追伸:  2000km手前の中古を手に入れたスノーモービルですが、どの程度の素材か不明な為、一旦福島県内の某ポラ専門ショップへ搬入し整備して頂きましたが、自分でもできるグリスアップとか、曲がったアイスカッターの修正とか、コンピュータ診断(稀には良いかも知れませんが、ショッチュウやっても意味がない銭稼ぎ)のみで、一番重要で肝心な排気バルプ清掃はしていません、これが整備でしょうか? 違和感を感じそれ以来そのポラ専門ショップに行くことは無くなりました、、、

その癖、整備費だけはまともに徴収され、ポラ専門店と謂いながらも交換部品は何一つ置かない、仮に修理依頼をすれば初めてアメリカから注文取り寄せ、それじゃシーズンは終わってしまい乗車する事すらできません、形式上のポラ専門ショップ、売れない新車売りをボヤいていました?

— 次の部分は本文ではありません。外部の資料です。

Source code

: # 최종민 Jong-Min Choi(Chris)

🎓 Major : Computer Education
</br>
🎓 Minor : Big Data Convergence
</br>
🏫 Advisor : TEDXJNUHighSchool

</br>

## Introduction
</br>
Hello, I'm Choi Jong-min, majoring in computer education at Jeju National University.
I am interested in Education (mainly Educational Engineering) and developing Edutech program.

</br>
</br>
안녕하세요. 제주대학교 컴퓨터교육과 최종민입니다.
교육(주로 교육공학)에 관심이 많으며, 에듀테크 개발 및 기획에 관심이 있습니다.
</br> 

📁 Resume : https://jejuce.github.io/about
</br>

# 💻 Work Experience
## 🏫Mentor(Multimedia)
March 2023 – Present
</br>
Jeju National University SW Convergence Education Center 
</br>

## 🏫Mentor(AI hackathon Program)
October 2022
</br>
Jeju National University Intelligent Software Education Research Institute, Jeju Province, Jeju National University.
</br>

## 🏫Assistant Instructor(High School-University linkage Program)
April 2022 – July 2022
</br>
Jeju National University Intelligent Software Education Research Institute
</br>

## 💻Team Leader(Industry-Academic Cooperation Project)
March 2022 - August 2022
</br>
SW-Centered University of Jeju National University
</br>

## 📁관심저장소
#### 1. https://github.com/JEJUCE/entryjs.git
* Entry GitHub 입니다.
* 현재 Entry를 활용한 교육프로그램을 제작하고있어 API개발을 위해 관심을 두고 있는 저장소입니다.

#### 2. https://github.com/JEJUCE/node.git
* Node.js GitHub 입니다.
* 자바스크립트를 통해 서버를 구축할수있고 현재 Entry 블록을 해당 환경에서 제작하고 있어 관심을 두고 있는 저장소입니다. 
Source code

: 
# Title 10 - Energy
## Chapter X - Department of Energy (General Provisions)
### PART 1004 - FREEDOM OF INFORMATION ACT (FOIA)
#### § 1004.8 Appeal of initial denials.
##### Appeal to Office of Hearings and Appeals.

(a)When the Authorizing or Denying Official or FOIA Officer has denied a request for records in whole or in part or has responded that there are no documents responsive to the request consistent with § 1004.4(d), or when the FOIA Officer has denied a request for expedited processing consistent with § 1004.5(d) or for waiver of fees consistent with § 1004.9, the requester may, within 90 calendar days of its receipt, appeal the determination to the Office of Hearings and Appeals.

今はネット時代、こうした整備情報が誰彼関係なく見れる時代です、客と専門ショップを繋ぐ差って一対何処にあるのでしょうか、やっぱり専門ショップですねと謂う驚きが足らない気がしてなりません、、、

やはり自身のモービルは自身で整備するオーナーがネットの普及に合わせ増えて来ました、自己整備が一番だと犇々と感じました、苦労は致しますが如何せん手抜きはしませんし、納得の行く妥協まで整備できます、そして作業料は一切掛からないですから、暇と時間あらばチャレンジです。 部品発注は本社ポラリスページから幾らでも取り寄せが可能です、ショップ経由は当然上乗せ請求は受けるでしょうから、それを行なっても埋める事のできる専門ショップだけが、これからは生き残れる時代かと思います、如何でしょうか、これらは最終的に自身の技量に繋がって行く時代ではないでしょうか。